__EXCERPT PROVIDED__.
[go: up one dir, main page]

arrow2 0.5.3

Unofficial implementation of Apache Arrow spec in safe Rust
Documentation
//! traits to handle _all physical types_ used in this crate.
//! Most physical types used in this crate are native Rust types, like `i32`.
//! The most important trait is [`NativeType`], implemented for all Arrow types
//! with a Rust correspondence (such as `i32` or `f64`).
//!
//! Another important trait is [`BitChunk`], describing types that can be used to
//! represent chunks of bits (e.g. `u8`, `u16`), and [`BitChunkIter`], that can be used to
//! iterate over bitmaps in [`BitChunk`]s.
//! Finally, this module also contains traits used to compile code optimized for SIMD instructions at [`mod@simd`].
use std::convert::TryFrom;

mod bit_chunk;
pub use bit_chunk::{BitChunk, BitChunkIter};
mod index;
pub mod simd;
pub use index::*;

use crate::datatypes::{DataType, IntervalUnit, PhysicalType, PrimitiveType};

/// Trait denoting anything that has a natural logical [`DataType`].
/// For example, [`DataType::Int32`] for `i32`.
pub trait NaturalDataType {
    /// The natural [`DataType`].
    const DATA_TYPE: DataType;
}

/// describes whether a [`DataType`] is valid.
pub unsafe trait Relation {
    /// Whether `data_type` is a valid [`DataType`].
    fn is_valid(data_type: &DataType) -> bool;
}

macro_rules! create_relation {
    ($native_ty:ty, $physical_ty:expr) => {
        unsafe impl Relation for $native_ty {
            #[inline]
            fn is_valid(data_type: &DataType) -> bool {
                data_type.to_physical_type() == $physical_ty
            }
        }
    };
}

macro_rules! natural_type {
    ($type:ty, $data_type:expr) => {
        impl NaturalDataType for $type {
            const DATA_TYPE: DataType = $data_type;
        }
    };
}

/// Declares any type that can be allocated, serialized and deserialized by this crate.
/// All data-heavy memory operations are implemented for this trait alone.
/// # Safety
/// Do not implement.

__GIVEN INFORMATION__.

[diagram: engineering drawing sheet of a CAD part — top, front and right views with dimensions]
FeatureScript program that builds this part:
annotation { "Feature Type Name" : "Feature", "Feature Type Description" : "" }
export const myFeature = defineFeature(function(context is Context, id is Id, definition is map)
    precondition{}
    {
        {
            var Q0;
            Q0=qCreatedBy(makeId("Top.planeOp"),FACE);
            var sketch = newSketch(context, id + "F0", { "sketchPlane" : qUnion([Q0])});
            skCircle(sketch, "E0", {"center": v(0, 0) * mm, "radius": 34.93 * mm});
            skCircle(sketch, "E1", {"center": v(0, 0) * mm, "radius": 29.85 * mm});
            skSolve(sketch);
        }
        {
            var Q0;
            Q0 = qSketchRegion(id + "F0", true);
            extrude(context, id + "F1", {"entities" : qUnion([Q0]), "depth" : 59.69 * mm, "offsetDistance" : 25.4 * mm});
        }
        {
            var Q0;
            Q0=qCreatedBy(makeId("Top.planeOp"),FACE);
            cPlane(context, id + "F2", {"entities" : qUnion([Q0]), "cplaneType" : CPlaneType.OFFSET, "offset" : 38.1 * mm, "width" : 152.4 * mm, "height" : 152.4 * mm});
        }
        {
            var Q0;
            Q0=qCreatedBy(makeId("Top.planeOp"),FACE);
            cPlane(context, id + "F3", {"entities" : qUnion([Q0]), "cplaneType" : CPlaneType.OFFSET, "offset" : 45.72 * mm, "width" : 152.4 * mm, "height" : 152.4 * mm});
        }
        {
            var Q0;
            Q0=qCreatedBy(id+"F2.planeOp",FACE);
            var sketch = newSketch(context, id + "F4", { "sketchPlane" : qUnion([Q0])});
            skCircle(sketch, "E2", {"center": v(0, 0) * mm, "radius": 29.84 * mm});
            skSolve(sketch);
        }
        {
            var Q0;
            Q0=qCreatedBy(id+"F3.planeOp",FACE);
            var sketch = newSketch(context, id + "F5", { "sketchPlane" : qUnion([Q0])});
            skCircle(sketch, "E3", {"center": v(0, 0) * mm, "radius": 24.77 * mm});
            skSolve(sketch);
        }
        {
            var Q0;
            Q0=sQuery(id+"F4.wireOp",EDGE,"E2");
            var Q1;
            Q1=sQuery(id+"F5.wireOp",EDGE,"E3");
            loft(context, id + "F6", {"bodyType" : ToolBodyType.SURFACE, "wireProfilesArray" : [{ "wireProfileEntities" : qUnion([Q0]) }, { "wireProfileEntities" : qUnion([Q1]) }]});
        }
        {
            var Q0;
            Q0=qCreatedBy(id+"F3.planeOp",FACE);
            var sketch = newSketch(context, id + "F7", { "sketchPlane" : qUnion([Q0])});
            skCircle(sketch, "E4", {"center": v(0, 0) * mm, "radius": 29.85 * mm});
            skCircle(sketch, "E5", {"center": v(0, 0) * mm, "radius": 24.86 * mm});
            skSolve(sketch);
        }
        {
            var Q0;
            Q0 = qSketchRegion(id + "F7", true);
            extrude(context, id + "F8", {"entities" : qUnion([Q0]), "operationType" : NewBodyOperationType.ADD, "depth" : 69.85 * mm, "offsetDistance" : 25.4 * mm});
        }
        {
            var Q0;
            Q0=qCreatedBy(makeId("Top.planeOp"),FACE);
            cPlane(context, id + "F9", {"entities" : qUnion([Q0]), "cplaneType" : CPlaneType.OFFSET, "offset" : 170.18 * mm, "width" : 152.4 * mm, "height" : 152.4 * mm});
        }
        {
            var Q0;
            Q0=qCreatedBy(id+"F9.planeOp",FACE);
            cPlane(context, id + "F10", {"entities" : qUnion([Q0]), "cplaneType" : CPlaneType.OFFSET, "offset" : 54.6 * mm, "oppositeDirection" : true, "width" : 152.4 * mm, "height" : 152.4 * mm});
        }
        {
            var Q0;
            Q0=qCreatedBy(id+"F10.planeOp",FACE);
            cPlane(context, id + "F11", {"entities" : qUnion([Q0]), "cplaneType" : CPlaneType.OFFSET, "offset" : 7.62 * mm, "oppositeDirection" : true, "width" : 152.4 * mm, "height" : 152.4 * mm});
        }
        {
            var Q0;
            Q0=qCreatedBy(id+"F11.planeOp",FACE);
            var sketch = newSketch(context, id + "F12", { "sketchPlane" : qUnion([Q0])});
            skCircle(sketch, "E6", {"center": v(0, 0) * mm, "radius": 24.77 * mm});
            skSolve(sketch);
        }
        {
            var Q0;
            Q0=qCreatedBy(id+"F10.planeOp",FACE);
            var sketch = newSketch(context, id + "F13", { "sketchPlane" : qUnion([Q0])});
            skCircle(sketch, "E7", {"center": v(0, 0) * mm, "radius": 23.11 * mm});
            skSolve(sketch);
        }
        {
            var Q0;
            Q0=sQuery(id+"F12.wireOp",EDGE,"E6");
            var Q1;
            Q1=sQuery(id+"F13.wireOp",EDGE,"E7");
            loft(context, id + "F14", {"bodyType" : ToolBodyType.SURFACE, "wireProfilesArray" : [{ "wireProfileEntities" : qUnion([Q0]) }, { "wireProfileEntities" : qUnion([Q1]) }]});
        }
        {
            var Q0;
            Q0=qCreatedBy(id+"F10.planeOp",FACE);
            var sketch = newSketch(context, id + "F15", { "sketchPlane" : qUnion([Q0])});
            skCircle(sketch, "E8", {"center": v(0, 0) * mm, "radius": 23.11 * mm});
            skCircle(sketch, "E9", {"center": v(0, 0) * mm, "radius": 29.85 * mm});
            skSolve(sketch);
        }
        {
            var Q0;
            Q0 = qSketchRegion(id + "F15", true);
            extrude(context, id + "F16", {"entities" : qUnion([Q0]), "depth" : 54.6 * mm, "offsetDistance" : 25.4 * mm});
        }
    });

__TASKS TO COMPLETE__.
1: Answer these from the arrow2 module source, one line per answer, marked (a) and (b):
(a) Which trait does the module documentation call the most important?
(b) What method signature does the `Relation` trait declare?
2: Please list every name that the arrow2 module source imports from `crate::datatypes`.
3: Extend the arrow2 module source past its final line, keeping to its code and documentation style.

__OUTPUTS BY TASK__.
1:
(a) `NativeType`
(b) `fn is_valid(data_type: &DataType) -> bool;`

2: DataType, IntervalUnit, PhysicalType, PrimitiveType

3:
pub unsafe trait NativeType:
    Relation
    + NaturalDataType
    + Send
    + Sync
    + Sized
    + Copy
    + std::fmt::Debug
    + std::fmt::Display
    + PartialEq
    + Default
    + Sized
    + 'static
{
    /// Type denoting its representation as bytes
    type Bytes: AsRef<[u8]> + for<'a> TryFrom<&'a [u8]>;

    /// To bytes in little endian
    fn to_le_bytes(&self) -> Self::Bytes;

    /// To bytes in big endian
    fn to_be_bytes(&self) -> Self::Bytes;

    /// From bytes in big endian
    fn from_be_bytes(bytes: Self::Bytes) -> Self;
}

macro_rules! native {
    ($type:ty) => {
        unsafe impl NativeType for $type {
            type Bytes = [u8; std::mem::size_of::<Self>()];
            #[inline]
            fn to_le_bytes(&self) -> Self::Bytes {
                Self::to_le_bytes(*self)
            }

            #[inline]
            fn to_be_bytes(&self) -> Self::Bytes {
                Self::to_be_bytes(*self)
            }

            #[inline]
            fn from_be_bytes(bytes: Self::Bytes) -> Self {
                Self::from_be_bytes(bytes)
            }
        }
    };
}

native!(u8);
native!(u16);
native!(u32);
native!(u64);
native!(i8);
native!(i16);
native!(i32);
native!(i64);
native!(i128);
native!(f32);
native!(f64);

natural_type!(u8, DataType::UInt8);
natural_type!(u16, DataType::UInt16);
natural_type!(u32, DataType::UInt32);
natural_type!(u64, DataType::UInt64);
natural_type!(i8, DataType::Int8);
natural_type!(i16, DataType::Int16);
natural_type!(i32, DataType::Int32);
natural_type!(i64, DataType::Int64);
natural_type!(f32, DataType::Float32);
natural_type!(f64, DataType::Float64);
natural_type!(days_ms, DataType::Interval(IntervalUnit::DayTime));
natural_type!(
    months_days_ns,
    DataType::Interval(IntervalUnit::MonthDayNano)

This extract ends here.